Chiunque vincerà le elezioni del 14 febbraio sa che si caricherà sulle spalle un Paese nel caos; per questo non andrebbe lasciato solo, anzi. Si rendono necessari interventi per migliorare le condizioni economiche di popolazioni indigenti e azioni internazionali di sostegno umanitario in favore di zone colpite da conflitti armati proprio per evitare l’acuirsi di azioni e di reazioni a catena, come quelle che si stanno verificando in questi ultimi mesi in Nigeria.

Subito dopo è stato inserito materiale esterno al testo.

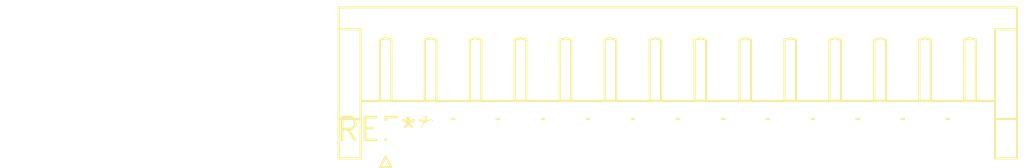
<source format=kicad_pcb>
(kicad_pcb (version 20240108) (generator pcbnew)

  (general
    (thickness 1.6)
  )

  (paper "A4")
  (layers
    (0 "F.Cu" signal)
    (31 "B.Cu" signal)
    (32 "B.Adhes" user "B.Adhesive")
    (33 "F.Adhes" user "F.Adhesive")
    (34 "B.Paste" user)
    (35 "F.Paste" user)
    (36 "B.SilkS" user "B.Silkscreen")
    (37 "F.SilkS" user "F.Silkscreen")
    (38 "B.Mask" user)
    (39 "F.Mask" user)
    (40 "Dwgs.User" user "User.Drawings")
    (41 "Cmts.User" user "User.Comments")
    (42 "Eco1.User" user "User.Eco1")
    (43 "Eco2.User" user "User.Eco2")
    (44 "Edge.Cuts" user)
    (45 "Margin" user)
    (46 "B.CrtYd" user "B.Courtyard")
    (47 "F.CrtYd" user "F.Courtyard")
    (48 "B.Fab" user)
    (49 "F.Fab" user)
    (50 "User.1" user)
    (51 "User.2" user)
    (52 "User.3" user)
    (53 "User.4" user)
    (54 "User.5" user)
    (55 "User.6" user)
    (56 "User.7" user)
    (57 "User.8" user)
    (58 "User.9" user)
  )

  (setup
    (pad_to_mask_clearance 0)
    (pcbplotparams
      (layerselection 0x00010fc_ffffffff)
      (plot_on_all_layers_selection 0x0000000_00000000)
      (disableapertmacros false)
      (usegerberextensions false)
      (usegerberattributes false)
      (usegerberadvancedattributes false)
      (creategerberjobfile false)
      (dashed_line_dash_ratio 12.000000)
      (dashed_line_gap_ratio 3.000000)
      (svgprecision 4)
      (plotframeref false)
      (viasonmask false)
      (mode 1)
      (useauxorigin false)
      (hpglpennumber 1)
      (hpglpenspeed 20)
      (hpglpendiameter 15.000000)
      (dxfpolygonmode false)
      (dxfimperialunits false)
      (dxfusepcbnewfont false)
      (psnegative false)
      (psa4output false)
      (plotreference false)
      (plotvalue false)
      (plotinvisibletext false)
      (sketchpadsonfab false)
      (subtractmaskfromsilk false)
      (outputformat 1)
      (mirror false)
      (drillshape 1)
      (scaleselection 1)
      (outputdirectory "")
    )
  )

  (net 0 "")

  (footprint "JST_EH_S14B-EH_1x14_P2.50mm_Horizontal" (layer "F.Cu") (at 0 0))

)

</source>
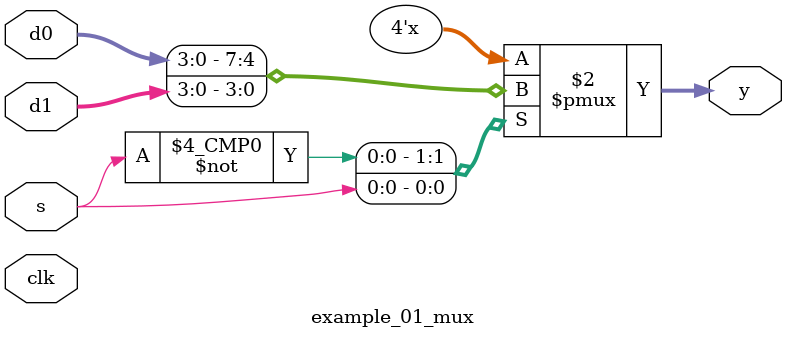
<source format=v>
`timescale 1ns/1ps
module example_01_mux #(
	//list of parameters
	parameter DATA_WIDTH = 4
)(
	//list of ports
	input [DATA_WIDTH-1: 0] d0, d1,
	input clk, s,
	output reg [DATA_WIDTH-1 : 0] y
);
	always @(*)
		case(s)
		    2'b00: y <= d0;
		    2'b01: y <= d1;
		endcase
endmodule

</source>
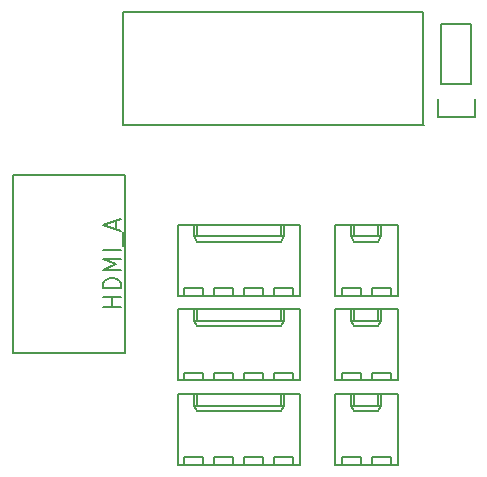
<source format=gbr>
G04 #@! TF.FileFunction,Legend,Top*
%FSLAX46Y46*%
G04 Gerber Fmt 4.6, Leading zero omitted, Abs format (unit mm)*
G04 Created by KiCad (PCBNEW 4.0.2-stable) date Monday, September 10, 2018 'AMt' 08:27:29 AM*
%MOMM*%
G01*
G04 APERTURE LIST*
%ADD10C,0.050000*%
%ADD11C,0.200000*%
%ADD12C,0.203200*%
%ADD13C,0.150000*%
G04 APERTURE END LIST*
D10*
D11*
X136271000Y-71958200D02*
X136271000Y-62484000D01*
X110871000Y-72009000D02*
X136321800Y-72085200D01*
X110871000Y-72009000D02*
X110871000Y-62509400D01*
X136271000Y-62484000D02*
X110871000Y-62484000D01*
D12*
X111012000Y-76320000D02*
X111012000Y-91320000D01*
X101512000Y-76320000D02*
X111012000Y-76320000D01*
X101512000Y-91320000D02*
X111012000Y-91320000D01*
X101512000Y-91320000D02*
X101512000Y-76320000D01*
D13*
X140335000Y-68580000D02*
X140335000Y-63500000D01*
X140335000Y-63500000D02*
X137795000Y-63500000D01*
X137795000Y-63500000D02*
X137795000Y-68580000D01*
X137515000Y-71400000D02*
X137515000Y-69850000D01*
X137795000Y-68580000D02*
X140335000Y-68580000D01*
X140615000Y-69850000D02*
X140615000Y-71400000D01*
X140615000Y-71400000D02*
X137515000Y-71400000D01*
X125830000Y-86484400D02*
X125830000Y-80484400D01*
X125830000Y-80484400D02*
X115470000Y-80484400D01*
X115470000Y-80484400D02*
X115470000Y-86484400D01*
X115470000Y-86484400D02*
X125830000Y-86484400D01*
X124460000Y-80484400D02*
X124460000Y-81484400D01*
X124460000Y-81484400D02*
X116840000Y-81484400D01*
X116840000Y-81484400D02*
X116840000Y-80484400D01*
X124460000Y-81484400D02*
X124210000Y-81914400D01*
X124210000Y-81914400D02*
X117090000Y-81914400D01*
X117090000Y-81914400D02*
X116840000Y-81484400D01*
X124210000Y-80484400D02*
X124210000Y-81484400D01*
X117090000Y-80484400D02*
X117090000Y-81484400D01*
X125260000Y-86484400D02*
X125260000Y-85864400D01*
X125260000Y-85864400D02*
X123660000Y-85864400D01*
X123660000Y-85864400D02*
X123660000Y-86484400D01*
X122720000Y-86484400D02*
X122720000Y-85864400D01*
X122720000Y-85864400D02*
X121120000Y-85864400D01*
X121120000Y-85864400D02*
X121120000Y-86484400D01*
X120180000Y-86484400D02*
X120180000Y-85864400D01*
X120180000Y-85864400D02*
X118580000Y-85864400D01*
X118580000Y-85864400D02*
X118580000Y-86484400D01*
X117640000Y-86484400D02*
X117640000Y-85864400D01*
X117640000Y-85864400D02*
X116040000Y-85864400D01*
X116040000Y-85864400D02*
X116040000Y-86484400D01*
X125830000Y-93647200D02*
X125830000Y-87647200D01*
X125830000Y-87647200D02*
X115470000Y-87647200D01*
X115470000Y-87647200D02*
X115470000Y-93647200D01*
X115470000Y-93647200D02*
X125830000Y-93647200D01*
X124460000Y-87647200D02*
X124460000Y-88647200D01*
X124460000Y-88647200D02*
X116840000Y-88647200D01*
X116840000Y-88647200D02*
X116840000Y-87647200D01*
X124460000Y-88647200D02*
X124210000Y-89077200D01*
X124210000Y-89077200D02*
X117090000Y-89077200D01*
X117090000Y-89077200D02*
X116840000Y-88647200D01*
X124210000Y-87647200D02*
X124210000Y-88647200D01*
X117090000Y-87647200D02*
X117090000Y-88647200D01*
X125260000Y-93647200D02*
X125260000Y-93027200D01*
X125260000Y-93027200D02*
X123660000Y-93027200D01*
X123660000Y-93027200D02*
X123660000Y-93647200D01*
X122720000Y-93647200D02*
X122720000Y-93027200D01*
X122720000Y-93027200D02*
X121120000Y-93027200D01*
X121120000Y-93027200D02*
X121120000Y-93647200D01*
X120180000Y-93647200D02*
X120180000Y-93027200D01*
X120180000Y-93027200D02*
X118580000Y-93027200D01*
X118580000Y-93027200D02*
X118580000Y-93647200D01*
X117640000Y-93647200D02*
X117640000Y-93027200D01*
X117640000Y-93027200D02*
X116040000Y-93027200D01*
X116040000Y-93027200D02*
X116040000Y-93647200D01*
X125830000Y-100810000D02*
X125830000Y-94810000D01*
X125830000Y-94810000D02*
X115470000Y-94810000D01*
X115470000Y-94810000D02*
X115470000Y-100810000D01*
X115470000Y-100810000D02*
X125830000Y-100810000D01*
X124460000Y-94810000D02*
X124460000Y-95810000D01*
X124460000Y-95810000D02*
X116840000Y-95810000D01*
X116840000Y-95810000D02*
X116840000Y-94810000D01*
X124460000Y-95810000D02*
X124210000Y-96240000D01*
X124210000Y-96240000D02*
X117090000Y-96240000D01*
X117090000Y-96240000D02*
X116840000Y-95810000D01*
X124210000Y-94810000D02*
X124210000Y-95810000D01*
X117090000Y-94810000D02*
X117090000Y-95810000D01*
X125260000Y-100810000D02*
X125260000Y-100190000D01*
X125260000Y-100190000D02*
X123660000Y-100190000D01*
X123660000Y-100190000D02*
X123660000Y-100810000D01*
X122720000Y-100810000D02*
X122720000Y-100190000D01*
X122720000Y-100190000D02*
X121120000Y-100190000D01*
X121120000Y-100190000D02*
X121120000Y-100810000D01*
X120180000Y-100810000D02*
X120180000Y-100190000D01*
X120180000Y-100190000D02*
X118580000Y-100190000D01*
X118580000Y-100190000D02*
X118580000Y-100810000D01*
X117640000Y-100810000D02*
X117640000Y-100190000D01*
X117640000Y-100190000D02*
X116040000Y-100190000D01*
X116040000Y-100190000D02*
X116040000Y-100810000D01*
X134085000Y-86484400D02*
X134085000Y-80484400D01*
X134085000Y-80484400D02*
X128805000Y-80484400D01*
X128805000Y-80484400D02*
X128805000Y-86484400D01*
X128805000Y-86484400D02*
X134085000Y-86484400D01*
X132715000Y-80484400D02*
X132715000Y-81484400D01*
X132715000Y-81484400D02*
X130175000Y-81484400D01*
X130175000Y-81484400D02*
X130175000Y-80484400D01*
X132715000Y-81484400D02*
X132465000Y-81914400D01*
X132465000Y-81914400D02*
X130425000Y-81914400D01*
X130425000Y-81914400D02*
X130175000Y-81484400D01*
X132465000Y-80484400D02*
X132465000Y-81484400D01*
X130425000Y-80484400D02*
X130425000Y-81484400D01*
X133515000Y-86484400D02*
X133515000Y-85864400D01*
X133515000Y-85864400D02*
X131915000Y-85864400D01*
X131915000Y-85864400D02*
X131915000Y-86484400D01*
X130975000Y-86484400D02*
X130975000Y-85864400D01*
X130975000Y-85864400D02*
X129375000Y-85864400D01*
X129375000Y-85864400D02*
X129375000Y-86484400D01*
X134085000Y-93647200D02*
X134085000Y-87647200D01*
X134085000Y-87647200D02*
X128805000Y-87647200D01*
X128805000Y-87647200D02*
X128805000Y-93647200D01*
X128805000Y-93647200D02*
X134085000Y-93647200D01*
X132715000Y-87647200D02*
X132715000Y-88647200D01*
X132715000Y-88647200D02*
X130175000Y-88647200D01*
X130175000Y-88647200D02*
X130175000Y-87647200D01*
X132715000Y-88647200D02*
X132465000Y-89077200D01*
X132465000Y-89077200D02*
X130425000Y-89077200D01*
X130425000Y-89077200D02*
X130175000Y-88647200D01*
X132465000Y-87647200D02*
X132465000Y-88647200D01*
X130425000Y-87647200D02*
X130425000Y-88647200D01*
X133515000Y-93647200D02*
X133515000Y-93027200D01*
X133515000Y-93027200D02*
X131915000Y-93027200D01*
X131915000Y-93027200D02*
X131915000Y-93647200D01*
X130975000Y-93647200D02*
X130975000Y-93027200D01*
X130975000Y-93027200D02*
X129375000Y-93027200D01*
X129375000Y-93027200D02*
X129375000Y-93647200D01*
X134085000Y-100810000D02*
X134085000Y-94810000D01*
X134085000Y-94810000D02*
X128805000Y-94810000D01*
X128805000Y-94810000D02*
X128805000Y-100810000D01*
X128805000Y-100810000D02*
X134085000Y-100810000D01*
X132715000Y-94810000D02*
X132715000Y-95810000D01*
X132715000Y-95810000D02*
X130175000Y-95810000D01*
X130175000Y-95810000D02*
X130175000Y-94810000D01*
X132715000Y-95810000D02*
X132465000Y-96240000D01*
X132465000Y-96240000D02*
X130425000Y-96240000D01*
X130425000Y-96240000D02*
X130175000Y-95810000D01*
X132465000Y-94810000D02*
X132465000Y-95810000D01*
X130425000Y-94810000D02*
X130425000Y-95810000D01*
X133515000Y-100810000D02*
X133515000Y-100190000D01*
X133515000Y-100190000D02*
X131915000Y-100190000D01*
X131915000Y-100190000D02*
X131915000Y-100810000D01*
X130975000Y-100810000D02*
X130975000Y-100190000D01*
X130975000Y-100190000D02*
X129375000Y-100190000D01*
X129375000Y-100190000D02*
X129375000Y-100810000D01*
X110660571Y-87427143D02*
X109160571Y-87427143D01*
X109874857Y-87427143D02*
X109874857Y-86570000D01*
X110660571Y-86570000D02*
X109160571Y-86570000D01*
X110660571Y-85855714D02*
X109160571Y-85855714D01*
X109160571Y-85498571D01*
X109232000Y-85284286D01*
X109374857Y-85141428D01*
X109517714Y-85070000D01*
X109803429Y-84998571D01*
X110017714Y-84998571D01*
X110303429Y-85070000D01*
X110446286Y-85141428D01*
X110589143Y-85284286D01*
X110660571Y-85498571D01*
X110660571Y-85855714D01*
X110660571Y-84355714D02*
X109160571Y-84355714D01*
X110232000Y-83855714D01*
X109160571Y-83355714D01*
X110660571Y-83355714D01*
X110660571Y-82641428D02*
X109160571Y-82641428D01*
X110803429Y-82284285D02*
X110803429Y-81141428D01*
X110232000Y-80855714D02*
X110232000Y-80141428D01*
X110660571Y-80998571D02*
X109160571Y-80498571D01*
X110660571Y-79998571D01*
M02*

</source>
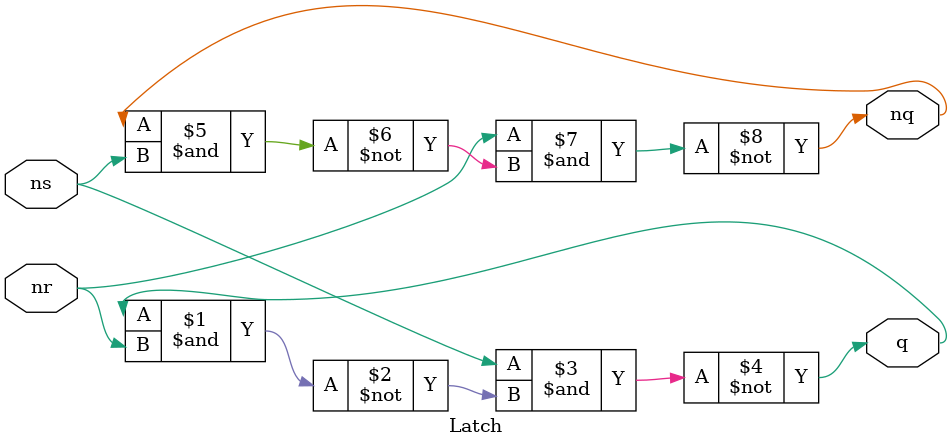
<source format=v>
module Latch(
  input ns,
  input nr,
  output q,
  output nq
);

  // INSERT LOGIC HERE
  assign q = ~(ns & ~(q & nr));
  assign nq = ~(nr & ~(nq & ns));

endmodule

</source>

“Questo tipo di fenomeno, sottolinea Mario Raffaelli, vice-segretario di Amref Health Africa che ha analizzato l’intera vicenda di Boko Haram, prospera grazie alla crisi sociale, economica e di identità del mondo arabo e musulmano, che ha visto fallire tutte le ipotesi di ‘modernizzazione’, dal socialismo nasseriano, alle ‘democrazie autoritarie’ sostenute dall’Occidente”. Il terrorismo “cresce e si sviluppa in territori resi fertili dalla mancanza di una risposta politica lungimirante e globale” e per questo “la sola risposta militare è inutile, quando non addirittura controproducente”.

 

BOKO HARAM #indueparole

Boko Haram è un’organizzazione terroristica jihadista diffusa nel nord della Nigeria, nata tra il 2001 e il 2002 con l’obiettivo di instaurare la legge islamica in uno dei 36 Stati che compongono la Nigeria, il Borno. La traduzione del nome in lingua Hausa sta per “l’educazione occidentale è vietata” in dura opposizione all’Occidente inteso come corruttore dell’Islam.
Il gruppo è divenuto tristemente noto per le violenze religiose che si perpetuano dal 2009 e per i numerosi attacchi contro chiese cristiane e scuole e una popolazione inerme. È organizzato come movimento clandestino d’ispirazione islamica fondamentalista che ha come obiettivo l’abolizione del sistema secolare e l’imposizione della Shari’a nel Paese. In un video di fine ottobre 2014, Abubakar Shekau, eletto leader del gruppo nel 2009 dopo Ustaz Mohammed Yusuf, aveva ufficializzato con un annuncio la creazione di un “califfato islamico” nei territori controllati dai suoi miliziani.